According to the UK Health Security Agency, protection against death in over-50s was about 60% 25 weeks past the second vaccine dose, while two weeks after a booster dose it was about 95%. Two jabs offered 25-35% protection against hospitalisation after 25 weeks, compared with about 75% 10 to 14 weeks after a Pfizer booster.
However the World Health Organization has warned that offering further boosters of the original Covid jabs is not a “viable strategy” against new variants. Instead, it has stressed the importance of developing vaccines that do a better job at preventing transmission, and which elicit a broad, long-lasting immune response.
Experts are divided about the best route to take when it comes to vaccinations, not least because of a lack of data on the benefits of repeated mRNA boosters.
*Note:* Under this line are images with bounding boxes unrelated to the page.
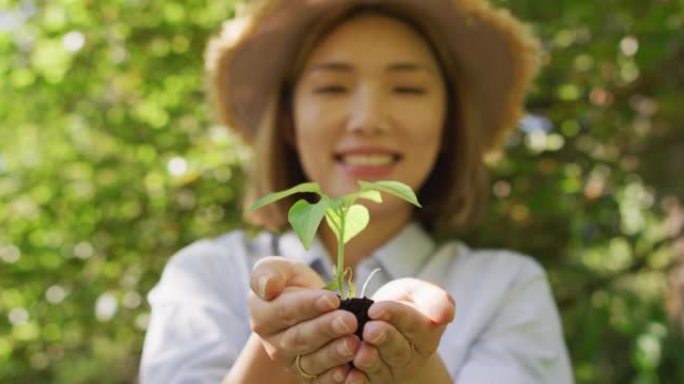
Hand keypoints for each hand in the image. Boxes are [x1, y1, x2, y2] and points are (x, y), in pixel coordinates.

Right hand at [248, 257, 360, 381]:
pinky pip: (320, 381)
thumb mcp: (277, 268)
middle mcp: (273, 344)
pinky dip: (334, 379)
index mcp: (262, 316)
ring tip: (354, 343)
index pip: (285, 311)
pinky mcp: (308, 376)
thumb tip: (268, 287)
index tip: (333, 299)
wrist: (305, 305)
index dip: (308, 306)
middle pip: (300, 338)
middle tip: (350, 321)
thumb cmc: (290, 282)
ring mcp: (291, 362)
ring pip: (312, 362)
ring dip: (334, 354)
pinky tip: (350, 373)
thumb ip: (268, 274)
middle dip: (326, 330)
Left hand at [346, 278, 455, 383]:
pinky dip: (357, 381)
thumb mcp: (419, 293)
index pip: (413, 324)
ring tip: (360, 352)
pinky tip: (349, 375)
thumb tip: (445, 315)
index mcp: (426, 334)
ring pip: (380, 369)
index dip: (394, 315)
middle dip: (384, 339)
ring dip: (370, 361)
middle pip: (398, 350)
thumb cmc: (403, 305)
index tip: (376, 309)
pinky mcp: (371, 382)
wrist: (383, 324)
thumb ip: (434, 299)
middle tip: (370, 330)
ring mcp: (390, 372)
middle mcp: (410, 358)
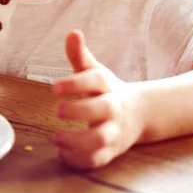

Ministers are also understood to be keen to help make more use of antiviral treatments – currently available to about 1.3 million people – to help treat those who catch Covid and limit the risk of severe illness developing.
Travel
While most of the toughest travel restrictions have already been scrapped, the currently empty “red list” will remain in reserve should ministers need to use it again to redirect all arrivals from a particular country into hotel quarantine.
For now, unvaccinated people will continue to need to continue to take a Covid test before they travel to England and another within two days of arrival. The passenger locator form will remain mandatory, but be “simplified” and could be scrapped later in the year.
Dr Michael Head, senior research fellow in global health at Southampton University, said the success of vaccines in reducing both symptomatic infection and onward transmission has been pivotal.
Masks
Since plan B was scrapped in England a month ago, masks have returned to being optional rather than mandatory on most public transport and in shops. Some services, such as Transport for London, still require face coverings to be worn.
Ministers are still discussing what should happen in healthcare settings like hospitals and care homes, the last remaining places where masks are mandatory.
Michie said that for masks, as with other measures, removing legal requirements wrongly signalled that the risk was not great or that the measures were not effective enough. “The extent to which they will be retained will depend on the messaging from government and other institutions,” she said.
Shielding
The government ended shielding advice for people previously considered to be clinically extremely vulnerable in September 2021. Further specialist advice for those people, which included suggestions such as asking home visitors to wear face coverings and avoiding enclosed crowded space, also looks set to be withdrawn.
Baroness Brinton, a Liberal Democrat peer who is clinically extremely vulnerable, said she was “utterly astonished” that the reported change had received little publicity. “It’s all part of the prime minister’s tactic of pretending the pandemic’s over, while making no mention of the millions of clinically vulnerable people who will suffer as a result,” she told the i.